▶ **TASK 1**
Answer these questions from the text on the sestertius, one answer per line and marked to match.
(a) What monogram stood for the sestertius on inscriptions?
(b) What did a donkey cost in Pompeii in 79 AD?
(c) For how many denarii was Fortunata sold?
▶ **TASK 2**
Translate this sentence from the sestertius text into Spanish: "They demanded to be paid a denarius a day, and they got it."
▶ **TASK 3**
Carry on the text about the sestertius, starting right after its last sentence.

▶ **SOURCE TEXT**
The sestertius was also used as a standard unit of account and was represented on inscriptions with the monogram HS. Large values were recorded in terms of sestertium milia, thousands of sestertii, with the milia often omitted and implied. The wealthy general and politician of the late Roman Republic, Crassus, who fought in the war to defeat Spartacus, was said by Pliny the Elder to have had "estates worth 200 million sesterces".

A loaf of bread cost roughly half a sestertius, and a sextarius (c. 0.5 L) of wine anywhere from less than half to more than one sestertius. One modius (6.67 kg) of wheat in 79 AD Pompeii cost seven sestertii, of rye three sestertii, a bucket two sestertii, a tunic fifteen sestertii, a donkey five hundred sestertii.

According to Tacitus' Annals, book I, chapter 17.4 and 17.5, soldiers of the Rhine army who rose against Tiberius were paid ten asses a day, out of which they had to pay, among other things, for their own uniforms. They demanded to be paid a denarius a day, and they got it.

Records from Pompeii show a slave being sold at auction for 6,252 sestertii. A writing tablet from Londinium (Roman London), dated to c. 75–125 AD, records the sale of a Gallic slave girl called Fortunata for 600 denarii, equal to 2,400 sestertii, to a man called Vegetus. It is difficult to make any comparisons with modern coinage or prices, but for most of the first century AD, the ordinary legionary was paid nine hundred sestertii per annum, rising to twelve hundred under Domitian (81–96 AD), the equivalent of 3.3 sestertii per day. Half of it was deducted for living costs, leaving the soldier, if he was lucky enough to get paid, with about 1.65 sestertii per day.

▶ **DATA PROVIDED**

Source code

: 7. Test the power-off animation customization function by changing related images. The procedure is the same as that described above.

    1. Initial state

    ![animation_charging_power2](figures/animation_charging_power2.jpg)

▶ **TASK OUTPUT 1**
(a) HS
(b) Five hundred sestertii
(c) 600 denarii

▶ **TASK OUTPUT 2**
Exigieron que se les pagara un denario al día, y lo consiguieron.

▶ **TASK OUTPUT 3**
==Numismatic value==

A sestertius of Nero, struck at Rome in 64 AD. The reverse depicts the emperor on horseback with a companion. The legend reads DECVRSIO, meaning "a military exercise". Diameter 35 mm

Early brass sestertii are highly valued by numismatists, since their large size gave engravers a large area in which to produce detailed portraits and reverse types. The most celebrated are those produced for Nero (54–68 AD) between the years 64 and 68 AD, created by some of the most accomplished coin engravers in history. The brutally realistic portraits of this emperor, and the elegant reverse designs, greatly impressed and influenced the artists of the Renaissance. The series issued by Hadrian (117–138 AD), recording his travels around the Roman Empire, depicts the Empire at its height, and included the first representation on a coin of the figure of Britannia; centuries later it was revived by English king Charles II, and continues to feature on the United Kingdom coinage.

As a result of ceasing production and withdrawals from circulation in the fourth century, sestertii are less common as a whole compared to other Roman bronze coins. Fully struck examples with sharp detail often command high premiums at auction.